## Data excerpt

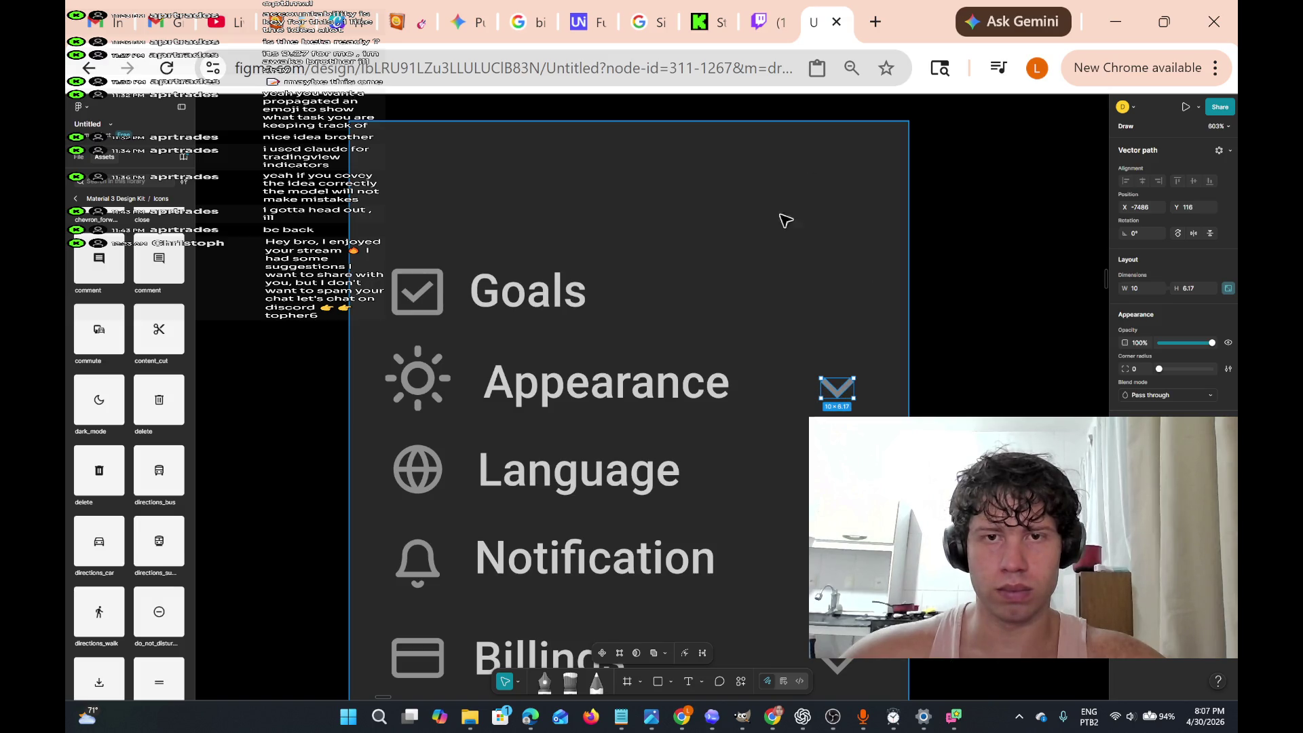
{"action": "right_click", "coordinate": [776, 269]}
{"action": "left_click", "coordinate": [821, 291]}
{"action": "key", "text": "ctrl+v"}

## How to complete this task
Only the pictures are dropped. Otherwise, write out the listing exactly.

## Finished task
{"action": "right_click", "coordinate": [776, 269]}
{"action": "left_click", "coordinate": [821, 291]}
{"action": "key", "text": "ctrl+v"}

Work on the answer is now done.